Le militarisme détrône la raison et l’éthique, Que ce qui se passe chez le parti JUWA ? 

Opinion libre

Que ce qui se passe chez le parti JUWA ? Que pense-t-il des assises du mois de décembre prochain ? Est-il prêt à accepter l’annulation de la loi pour la présidence tournante de l’Union ? Pourquoi est-il si silencieux ? A-t-il déjà agrée la politique du gouvernement actuel ? Lui et ses partisans très nombreux, ont compris véritablement la politique que souhaitent mener le président Azali Assoumani et son parti CRC ? La moisson des assises nationales est prospère au développement et à l’économie sociale ? Celle-ci est au profit du peuple comorien ? Toutes ces questions ne cessent de me tarauder l’esprit, car, je sens que le parti JUWA, UPDC et RDC sont hors jeu, très fébriles et même abonnés absents sur la cène politique comorienne. Chose qui me laisse perplexe, car, le parti JUWA était incontestablement le premier grand mouvement à l’échelle nationale devant la CRC, l’UPDC et RDC en matière de représentants de l’état à l’assemblée nationale, en nombre d’adhérents et de popularité au niveau national. Le soutien incompréhensif  de celui-ci, qui a prévalu le triomphe du parti CRC pendant les élections présidentielles de 2016, en témoigne. Quels sont en réalité les objectifs futuristes de son excellence Monsieur le président Azali Assoumani et son parti politique qui propagent ces derniers temps, les conférences de mise en place de ses ostéocytes régionales et villageoises ?
Peut-être une réponse évidente mais illusionniste, se trouve dans le discours de Monsieur le ministre des finances et du budget, prononcé avant-hier lors d’une conférence de son parti à Moroni Magoudjou. En écoutant très craintivement ce discours qui trace leur plan utopique, on se rend compte que, le président Azali Assoumani et son parti CRC, prennent le peuple comorien comme des bourricots, des paumés et des cons. Pensant que le peuple comorien est prêt à leur renouveler sa confiance pour le fiasco de sa politique économique, qui est synonyme d’un troisième mandant sur le trône immense comme dans une monarchie ; je suis persuadé qu’ils se font des idées farfelues. Il est vraiment de mauvaise foi, d’irresponsable et d’utopique, de croire qu’en acceptant, en encourageant et en s’associant activement aux accords du mouvement du 11 août pour organiser les assises nationales, lui offre tout le luxe, le droit et la légitimité de primer sa domination pour persévérer ses propres plans machiavéliques et malsains. On demande solennellement à tous les participants et organisateurs des assises, de faire attention et de rester toujours vigilent afin d’éviter toute démarche personnelle où unilatérales pouvant invoquer la dislocation de l’unité nationale au combien elle est très précaire. 

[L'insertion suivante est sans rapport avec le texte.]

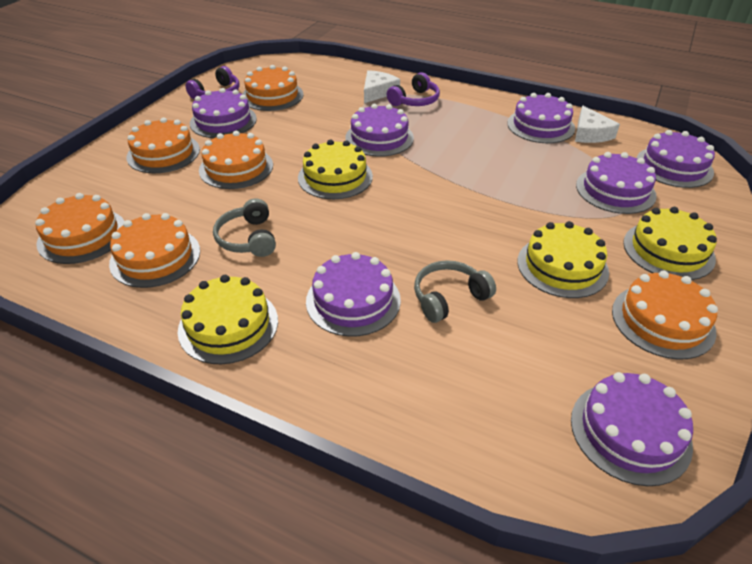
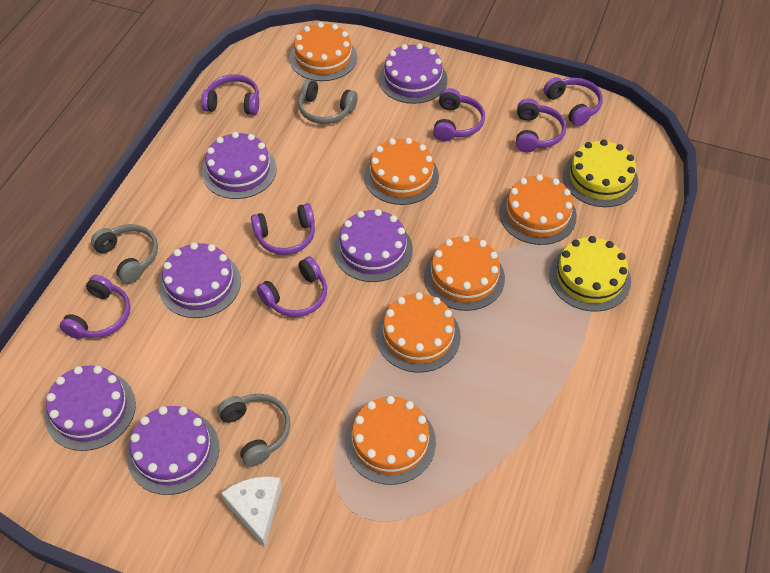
grey headphones: [213,198,276,257] [414,260,496,323] = 2 -> [91,224,158,283] [217,394,290,467] [298,79,358,124] = 3
purple cake: [190,88,257,138] [306,252,401,337] [345,104,414,157] [507,93,575,143] [571,372,693,486] [576,152,657,214] [637,130,715,188] = 7 -> [45,365,136,451] [127,406,219,495] [159,242,241,318] [202,132,277,199] [333,209,413,282] [379,43,448,104] = 6
purple headphones: [185,66,240,100] [387,72,440,106] = 2 -> [60,275,131,339] [201,74,259,115] [251,203,315,255] [257,256,327,317] [433,88,485,141] [516,99,566,152] [543,77,603,127] = 7
white cheese: [364,70,400,103] [575,105,620,143] = 2 -> [221,476,282,548] = 1
yellow cake: [178,275,278,364] [298,139,373,199] [518,221,609,298] [623,207,717,280] = 4 -> [549,236,631,312] [563,139,639,207] = 2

Sachez chers camarades militants que, jamais la stagnation très fragile de ce pays n’était si menacée. Les prochaines assises constituent un espoir osé, mais, combien portent-elles aussi des risques accrus pour la démocratie et l’unité insulaire ? On exhorte donc le peuple comorien à la méfiance et à être prêt de procéder au veto et au boycotte pour toutes résolutions émanées de ses assises, mais, relevant la monopolisation où la caporalisation du pouvoir exécutif au profit d’un parti quelconque. Car, l’effacement pur et simple des grandes tendances politiques comoriennes dans le débat politique actuel, n’inspirent pas l’apaisement, la cohérence paysanne et l’unité vers un avenir prometteur au profit de tous. Que Dieu bénisse et protège le peuple comorien contre les démons mâles  et femelles qui ne cherchent qu’à se prospérer et rester éternellement au pouvoir, au détriment de tout un peuple innocent.